• Entries provided:
┄┄┄┄┄┄

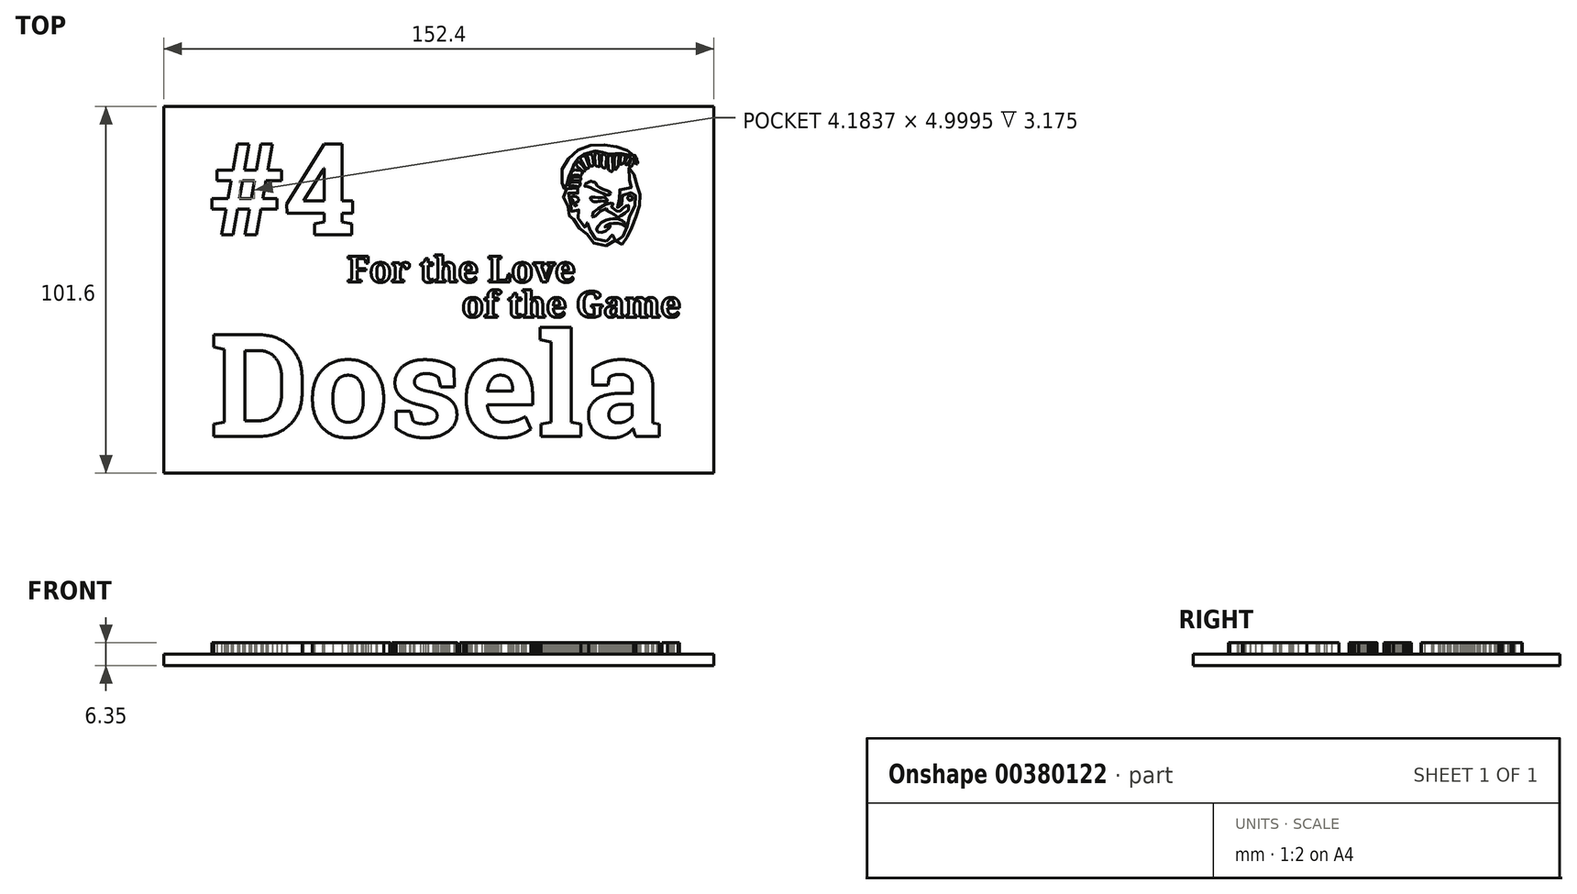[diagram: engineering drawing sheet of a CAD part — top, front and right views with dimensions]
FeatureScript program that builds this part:
annotation { "Feature Type Name" : "Feature", "Feature Type Description" : "" }
export const myFeature = defineFeature(function(context is Context, id is Id, definition is map)
    precondition{}
    {
        {
            var Q0;
            Q0=qCreatedBy(makeId("Top.planeOp"),FACE);
            var sketch = newSketch(context, id + "F0", { "sketchPlane" : qUnion([Q0])});
            skLineSegment(sketch, "E0.bottom", {"start": v(-75.13, 26) * mm, "end": v(77.27, 26) * mm});
            skLineSegment(sketch, "E0.top", {"start": v(-75.13, -75.6) * mm, "end": v(77.27, -75.6) * mm});
            skLineSegment(sketch, "E0.left", {"start": v(-75.13, 26) * mm, "end": v(-75.13, -75.6) * mm});
            skLineSegment(sketch, "E0.right", {"start": v(77.27, 26) * mm, "end": v(77.27, -75.6) * mm});
            skSolve(sketch);
        }
        {
            var Q0;
            Q0=makeQuery(id+"F0.imprint","IMPRINT",FACE,{"disambiguationData":[TD([[makeQuery(id+"F0.imprint","IMPRINT",EDGE,{"derivedFrom":sQuery(id+"F0.wireOp",EDGE,"E0.bottom")}),-1.0]])]});
            var sketch = newSketch(context, id + "F1", { "sketchPlane" : qUnion([Q0])});
            skFitSpline(sketch, "E1", {"points": [v(47.57, -11.3) * mm, v(48.35, -11.04) * mm, v(48.7, -10.35) * mm, v(49.04, -9.7) * mm, v(49.57, -9.46) * mm, v(50.02, -9.78) * mm, v(50.06, -10.58) * mm, v(49.74, -11.5) * mm, v(49.1, -12.15) * mm, v(47.63, -12.55) * mm, v(46.12, -12.5) * mm, v(44.61, -12.12) * mm, v(43.38, -11.34) * mm, v(42.6, -10.32) * mm, v(42.24, -9.52) * mm, v(42.15, -9.31) * mm, v(41.34, -8.82) * mm, v(40.33, -8.02) * mm, v(39.44, -7.2) * mm, v(38.67, -6.1) * mm, v(38.42, -5) * mm, v(38.42, -4.22) * mm, v(38.35, -4.2) * mm, v(37.68, -4.39) * mm, v(37.16, -4.27) * mm, v(36.95, -3.72) * mm, v(36.86, -2.5) * mm, v(36.8, -1.48) * mm, v(36.67, -1.07) * mm, v(35.77, 0.2) * mm, v(35.58, 1.07) * mm, v(35.86, 2.13) * mm, v(36.18, 2.7) * mm, v(36.53, 3.12) * mm, v(37.23, 3.22) * mm, v(39.03, 3.4) * mm, v(39.82, 3.34) * mm, v(40.19, 3.09) * mm, v(40.23, 2.45) * mm, v(39.66, 1.98) * mm, v(38.93, 1.9) * mm, v(38.59, 2.03) * mm, v(37.24, 2.03) * mm, v(36.72, 1.65) * mm, v(36.72, 0.85) * mm, v(37.32, -0.2) * mm, v(37.77, -1.18) * mm, v(37.85, -2.09) * mm, v(37.9, -3.1) * mm, v(37.99, -3.1) * mm, v(38.63, -3.1) * mm, v(39.4, -2.76) * mm, v(39.72, -2.59) * mm, v(39.8, -2.7) * mm, v(39.73, -3.22) * mm, v(39.6, -4) * mm, v(39.6, -4.77) * mm, v(40.1, -5.82) * mm, v(41.16, -7.15) * mm, v(41.6, -7.53) * mm, v(41.9, -7.56) * mm, v(41.89, -7.44) * mm, v(41.82, -6.61) * mm, v(42, -6.23) * mm, v(42.5, -6.3) * mm, v(42.8, -6.61) * mm, v(43.05, -7.98) * mm, v(43.22, -8.82) * mm, v(43.51, -9.54) * mm, v(44.12, -10.4) * mm, v(45.11, -11.01) * mm, v(46.32, -11.33) * mm, v(47.57, -11.3) * mm]});
            skFitSpline(sketch, "E2", {"points": [v(47.8, -7.3) * mm, v(47.13, -7.42) * mm, v(47.01, -7.42) * mm, v(47.13, -7.18) * mm, v(48.11, -6.65) * mm, v(49.11, -6.46) * mm, v(50.54, -6.45) * mm, v(51.76, -6.67) * mm, v(52.61, -7.21) * mm, v(52.82, -7.33) * mm, v(52.97, -7.12) * mm, v(52.7, -6.5) * mm, v(52.11, -5.74) * mm, v(50.6, -5.18) * mm, v(49.08, -5.16) * mm, v(48.46, -5.24) * mm, v(47.16, -5.6) * mm, v(45.65, -6.61) * mm, v(44.86, -7.78) * mm, v(44.9, -8.5) * mm, v(45.47, -8.94) * mm, v(46.7, -8.8) * mm, v(47.75, -8.16) * mm, v(48.56, -7.4) * mm, v(48.6, -7.12) * mm, v(47.8, -7.3) * mm]});
            skFitSpline(sketch, "E3", {"points": [v(51.85, -12.22) * mm, v(51.05, -12.44) * mm, v(50.33, -12.28) * mm, v(50.13, -11.73) * mm, v(50.52, -11.04) * mm, v(51.15, -10.86) * mm, v(51.76, -10.57) * mm, v(52.13, -10) * mm, v(52.3, -9.2) * mm, v(52.67, -8.25) * mm, v(53.2, -7.5) * mm, v(53.55, -6.76) * mm, v(53.63, -5.82) * mm, v(53.78, -4.85) * mm, v(54.49, -3.73) * mm, v(55.3, -2.73) * mm, v(55.42, -1.6) * mm, v(55.17, -0.4) * mm, v(55.2, 0.11) * mm, v(55.52, 1.32) * mm, v(55.57, 2.16) * mm, v(55.47, 2.42) * mm, v(54.99, 2.38) * mm, v(54.56, 2.14) * mm, v(53.7, 2.1) * mm, v(52.55, 2.06) * mm, v(52.07, 1.77) * mm, v(51.98, 1.02) * mm, v(52.2, 0.28) * mm, v(52.08, -0.6) * mm, v(51.72, -1.24) * mm, v(51.47, -1.75) * mm, v(51.5, -2.22) * mm, v(51.32, -2.4) * mm, v(50.6, -2.13) * mm, v(50.38, -1.6) * mm, v(50.64, -0.97) * mm, v(51, -0.17) * mm, v(51.06, 0.44) * mm, v(50.78, 1.07) * mm, v(50.66, 1.97) * mm, v(51.18, 2.9) * mm, v(52.12, 3.24) * mm, v(53.3, 3.36) * mm, v(54.52, 3.48) * mm, v(54.66, 3.6) * mm, v(54.38, 3.97) * mm, v(54, 4.8) * mm, v(53.79, 6.28) * mm, v(53.9, 7.94) * mm, v(53.79, 8.9) * mm, v(53.79, 9.1) * mm, v(54.03, 9.04) * mm, v(54.76, 8.52) * mm, v(55.13, 7.38) * mm, v(55.34, 5.97) * mm, v(55.56, 4.72) * mm, v(56.14, 3.87) * mm, v(56.71, 3.56) * mm, v(57.08, 2.91) * mm, v(56.95, 1.93) * mm, v(56.51, 0.55) * mm, v(56.4, -0.31) * mm, v(56.62, -1.36) * mm, v(56.69, -2.19) * mm, v(56.32, -3.56) * mm, v(55.4, -4.86) * mm, v(54.62, -5.8) * mm, v(54.5, -7.08) * mm, v(54.37, -8.24) * mm, v(53.76, -9.26) * mm, v(53.43, -9.82) * mm, v(53.28, -10.59) * mm, v(53.14, -11.27) * mm, v(52.34, -11.95) * mm, v(51.85, -12.22) * mm]});
            skFitSpline(sketch, "E4", {"points": [v(51.65, -4.28) * mm, v(52.13, -3.81) * mm, v(53.02, -3.37) * mm, v(53.66, -2.72) * mm, v(53.77, -1.9) * mm, v(53.38, -1.13) * mm, v(53.21, -1.15) * mm, v(53, -1.68) * mm, v(52.43, -2.14) * mm, v(51.8, -2.46) * mm, v(51.42, -2.92) * mm, v(50.93, -3.27) * mm, v(50.6, -3.17) * mm, v(50.13, -2.68) * mm, v(49.7, -2.46) * mm, v(49.28, -2.45) * mm, v(49, -1.98) * mm, v(49.06, -1.41) * mm, v(49.39, -0.94) * mm, v(49.4, -0.71) * mm, v(48.82, -0.74) * mm, v(47.56, -0.99) * mm, v(45.6, -2.02) * mm, v(44.06, -3.24) * mm, v(43.57, -3.77) * mm, v(43.7, -4.86) * mm, v(43.9, -4.88) * mm, v(44.45, -4.27) * mm, v(46.1, -2.93) * mm, v(47.41, -2.3) * mm, v(47.63, -2.3) * mm, v(47.73, -2.85) * mm, v(48.15, -3.33) * mm, v(48.9, -3.44) * mm, v(49.24, -3.55) * mm, v(49.84, -4.18) * mm, v(50.54, -4.68) * mm, v(51.18, -4.66) * mm, v(51.65, -4.28) * mm]});
            skFitSpline(sketch, "E5", {"points": [v(54.73, 0.39) * mm, v(54.77, 0.82) * mm, v(54.18, 1.2) * mm, v(53.55, 1.02) * mm, v(53.47, 0.3) * mm, v(54.02, 0) * mm, v(54.73, 0.39) * mm]});
            skFitSpline(sketch, "E6", {"points": [v(44.44, -0.47) * mm, v(43.66, -0.25) * mm, v(43.08, 0.44) * mm, v(43.14, 0.75) * mm, v(43.78, 0.8) * mm, v(46.74, 0.78) * mm, v(47.17, 0.7) * mm, v(47.78, -0.13) * mm, v(47.64, -0.32) * mm, v(46.64, -0.26) * mm, v(45.29, -0.32) * mm, v(44.44, -0.47) * mm]});
            skFitSpline(sketch, "E7", {"points": [v(46.65, 1.86) * mm, v(47.46, 1.48) * mm, v(48.33, 1.53) * mm, v(48.69, 2.02) * mm, v(48.54, 2.32) * mm, v(47.26, 2.83) * mm, v(45.32, 3.72) * mm, v(44.79, 4.23) * mm, v(44.53, 4.83) * mm, v(44.13, 5) * mm, v(43.88, 5) * mm, v(43.34, 5.26) * mm, v(43.09, 5.3) * mm, v(42.9, 5.05) * mm, v(42.6, 5.07) * mm, v(42.3, 4.85) * mm, v(42.2, 4.73) * mm, v(41.9, 4.72) * mm, v(41.8, 4.5) * mm, v(41.38, 4.05) * mm, v(41.56, 3.84) * mm, v(42.59, 3.74) * mm, v(43.78, 3.19) * mm, v(46.65, 1.86) * mm]});
            skFitSpline(sketch, "E8", {"points": [v(39.09, -1.2) * mm, v(38.85, -1.02) * mm, v(39.04, -0.63) * mm, v(39.6, -0.4) * mm, v(39.72, 0.33) * mm, v(39.01, 1.06) * mm, v(38.23, 1.1) * mm, v(37.7, 0.65) * mm, v(37.83, 0.29) * mm, v(38.12, 0.15) * mm, v(38.31, -0.34) * mm, v(38.52, -1.23) * mm, v(38.92, -1.63) * mm, v(39.18, -1.51) * mm, v(39.26, -1.2) * mm, v(39.09, -1.2) * mm]});
            skFitSpline(sketch, "E9", {"points": [v(35.18, 4.73) * mm, v(35.4, 3.4) * mm, v(35.76, 3.05) * mm, v(35.87, 3.13) * mm, v(36.08, 3.42) * mm, v(36.43, 3.67) * mm, v(36.66, 4.42) * mm, v(36.6, 5.36) * mm, v(37.02, 6.1) * mm, v(37.15, 6.7) * mm, v(37.23, 7.46) * mm, v(37.88, 8.4) * mm, v(38.45, 9.02) * mm, v(38.56, 9.75) * mm, v(38.74, 10.4) * mm, v(39.17, 10.98) * mm, v(39.64, 11.29) * mm, v(39.78, 11.9) * mm, v(40.12, 12.28) * mm, v(40.85, 12.68) * mm, v(41.65, 12.77) * mm, v(42.03, 12.99) * mm, v(42.91, 13.25) * mm, v(43.49, 13.17) * mm, v(43.91, 13.25) * mm, v(44.22, 13.54) * mm, v(44.87, 13.6) * mm, v(45.62, 13.32) * mm, v(46.3, 13.31) * mm, v(46.91, 13.3) * mm, v(47.51, 12.81) * mm, v(48.11, 12.71) * mm, v(48.8, 12.83) * mm, v(49.39, 12.68) * mm, v(50.13, 12.89) * mm, v(50.83, 12.96) * mm, v(51.35, 12.83) * mm, v(51.87, 12.94) * mm, v(52.53, 12.95) * mm, v(53.18, 12.6) * mm, v(53.93, 12.6) * mm, v(54.48, 12.4) * mm, v(54.65, 12.18) * mm, v(55.03, 12.55) * mm, v(54.73, 12.89) * mm, v(53.9, 13.45) * mm, v(51.53, 14.51) * mm, v(50.44, 14.76) * mm, v(49.1, 15.08) * mm, v(45.83, 15.4) * mm, v(43.17, 15.22) * mm, v(40.97, 14.54) * mm, v(38.6, 13.18) * mm, v(36.98, 11.4) * mm, v(35.34, 9.1) * mm, v(35.2, 8.1) * mm, v(35.18, 4.73) * mm]});
            skFitSpline(sketch, "E10", {"points": [v(39.4, 5) * mm, v(39.96, 4.99) * mm, v(40.23, 4.82) * mm, v(40.1, 4) * mm, v(39.64, 3.78) * mm, v(38.94, 3.9) * mm, v(37.89, 3.94) * mm, v(37.45, 3.8) * mm, v(37.1, 4.04) * mm, v(37.54, 4.84) * mm, v(38.3, 5) * mm, v(39.4, 5) * mm]});
            skFitSpline(sketch, "E11", {"points": [v(37.48, 5.07) * mm, v(37.11, 4.96) * mm, v(36.94, 5.2) * mm, v(37.34, 5.9) * mm, v(37.75, 6.14) * mm, v(39.96, 6.47) * mm, v(40.35, 6.2) * mm, v(40.47, 5.65) * mm, v(40.11, 5.36) * mm, v(39.64, 5.4) * mm, v(38.37, 5.41) * mm, v(37.48, 5.07) * mm]});
            skFitSpline(sketch, "E12", {"points": [v(38.14, 6.82) * mm, v(39.68, 6.88) * mm, v(40, 6.74) * mm, v(40.54, 7) * mm, v(40.85, 7.85) * mm, v(40.67, 8.1) * mm, v(39.1, 8.4) * mm, v(38.41, 8.3) * mm, v(37.9, 7.73) * mm, v(37.48, 6.86) * mm, v(37.68, 6.74) * mm, v(38.14, 6.82) * mm]});
            skFitSpline(sketch, "E13", {"points": [v(39.26, 9.59) * mm, v(41, 8.1) * mm, v(41.32, 7.94) * mm, v(41.68, 8.33) * mm, v(41.53, 8.74) * mm, v(40.44, 10.1) * mm, v(39.87, 10.6) * mm, v(39.5, 10.56) * mm, v(39.13, 10.09) * mm, v(39.26, 9.59) * mm]});
            skFitSpline(sketch, "E14", {"points": [v(40.75, 10.65) * mm, v(40.33, 11.47) * mm, v(40.46, 11.98) * mm, v(41.21, 12.34) * mm, v(41.77, 12.07) * mm, v(42.13, 11.12) * mm, v(42.72, 9.33) * mm, v(42.65, 8.96) * mm, v(42.12, 8.81) * mm, v(41.62, 9.07) * mm, v(40.75, 10.65) * mm]});
            skFitSpline(sketch, "E15", {"points": [v(42.43, 11.4) * mm, v(42.21, 12.24) * mm, v(42.3, 12.64) * mm, v(43, 12.81) * mm, v(43.54, 12.53) * mm, v(43.83, 11.13) * mm, v(44, 9.88) * mm, v(43.65, 9.47) * mm, v(42.94, 9.8) * mm, v(42.43, 11.4) * mm]});
            skFitSpline(sketch, "E16", {"points": [v(44.29, 12.06) * mm, v(44.36, 12.96) * mm, v(44.5, 13.26) * mm, v(44.93, 13.17) * mm, v(45.54, 12.55) * mm, v(45.55, 11.97) * mm, v(45.6, 9.45) * mm, v(45.5, 9.32) * mm, v(44.61, 9.6) * mm, v(44.4, 10.08) * mm, v(44.29, 12.06) * mm]});
            skFitSpline(sketch, "E17", {"points": [v(46.05, 10.51) * mm, v(46.15, 9.53) * mm, v(46.62, 9.04) * mm, v(47.1, 8.88) * mm, v(47.3, 9.08) * mm, v(47.48, 10.9) * mm, v(47.53, 12.07) * mm, v(47.34, 12.46) * mm, v(46.68, 12.84) * mm, v(46.32, 12.79) * mm, v(46.17, 11.97) * mm, v(46.05, 10.51) * mm]});
            skFitSpline(sketch, "E18", {"points": [v(48.03, 8.99) * mm, v(48.11, 8.48) * mm, v(48.48, 8.11) * mm, v(48.94, 7.92) * mm, v(49.21, 8.2) * mm, v(49.24, 10.23) * mm, v(49.16, 12.1) * mm, v(48.83, 12.47) * mm, v(48.44, 12.47) * mm, v(47.98, 12) * mm, v(47.93, 10.87) * mm, v(48.03, 8.99) * mm]});
            skFitSpline(sketch, "E19", {"points": [v(49.71, 9.45) * mm, v(49.86, 8.66) * mm, v(50.13, 8.48) * mm, v(50.3, 8.75) * mm, v(50.76, 9.43) * mm, v(50.85, 10.13) * mm, v(50.93, 12.16) * mm, v(50.81, 12.6) * mm, v(50.31, 12.66) * mm, v(49.83, 12.22) * mm, v(49.7, 11.19) * mm, v(49.71, 9.45) * mm]});
            skFitSpline(sketch, "E20", {"points": [v(51.32, 10.54) * mm, v(51.4, 11.84) * mm, v(51.7, 12.52) * mm, v(52.3, 12.55) * mm, v(52.72, 12.21) * mm, v(52.63, 11.54) * mm, v(52.29, 10.26) * mm, v(51.93, 10.06) * mm, v(51.44, 9.99) * mm, v(51.32, 10.54) * mm]});
            skFitSpline(sketch, "E21", {"points": [v(52.63, 10.38) * mm, v(52.83, 11.01) * mm, v(53.35, 11.9) * mm, v(53.66, 12.08) * mm, v(54.13, 11.71) * mm, v(53.9, 10.95) * mm, v(53.35, 10.1) * mm, v(53.17, 9.86) * mm, v(52.8, 9.99) * mm, v(52.63, 10.38) * mm]});
            skFitSpline(sketch, "E22", {"points": [v(53.86, 10.18) * mm, v(53.7, 9.9) * mm, v(53.81, 9.57) * mm, v(54.15, 9.28) * mm, v(54.42, 9.39) * mm, v(55.14, 10.6) * mm, v(55.26, 11.14) * mm, v(55.02, 11.54) * mm, v(54.8, 11.61) * mm, v(54.48, 11.27) * mm, v(53.86, 10.18) * mm]});
            skFitSpline(sketch, "E23", {"points": [v(55.24, 11.7) * mm, v(55.54, 11.38) * mm, v(55.58, 10.83) * mm, v(55.47, 10.49) * mm, v(55.7, 10.04) * mm, v(55.92, 10.02) * mm, v(56.2, 10.63) * mm, v(56.05, 10.85) * mm, v(55.85, 11.61) * mm, v(55.63, 12) * mm, v(55.42, 12.46) * mm, v(55.15, 12.4) * mm, v(55.09, 11.93) * mm, v(55.24, 11.7) * mm]});
            skText(sketch, "E24", { "text": "For the Love", "fontName": "NotoSerif-Bold.ttf"});
            skText(sketch, "E25", { "text": "of the Game", "fontName": "NotoSerif-Bold.ttf"});
            skText(sketch, "E26", { "text": "#4", "fontName": "RobotoSlab-Bold.ttf"});
            skText(sketch, "E27", { "text": "Dosela", "fontName": "RobotoSlab-Bold.ttf"});
            const initialGuessF1  = {"E24": [-0.02433, -0.0227, 1, 0, 0.00716], "E25": [0.00742, -0.0324, 1, 0, 0.00716], "E26": [-0.06243, -0.00956, 1, 0, 0.0254], "E27": [-0.06243, -0.06544, 1, 0, 0.0285]};
            skSetInitialGuess(sketch, initialGuessF1);
            skSolve(sketch);
        }
        {
            var Q0;
            Q0=qSketchRegion(id+"F0",true);
            extrude(context, id + "F2", {"entities" : qUnion([Q0]), "depth" : 3.17 * mm});
        }
        {
            var Q0;
            Q0=qSketchRegion(id+"F1",true);
            extrude(context, id + "F3", {"entities" : qUnion([Q0]), "operationType" : NewBodyOperationType.ADD, "depth" : 6.35 * mm});
        }
    });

┄┄┄┄┄┄

• Task directions: How many lines of the listing contain the string "FACE"? Reply with the number only.

• Exercise response: 2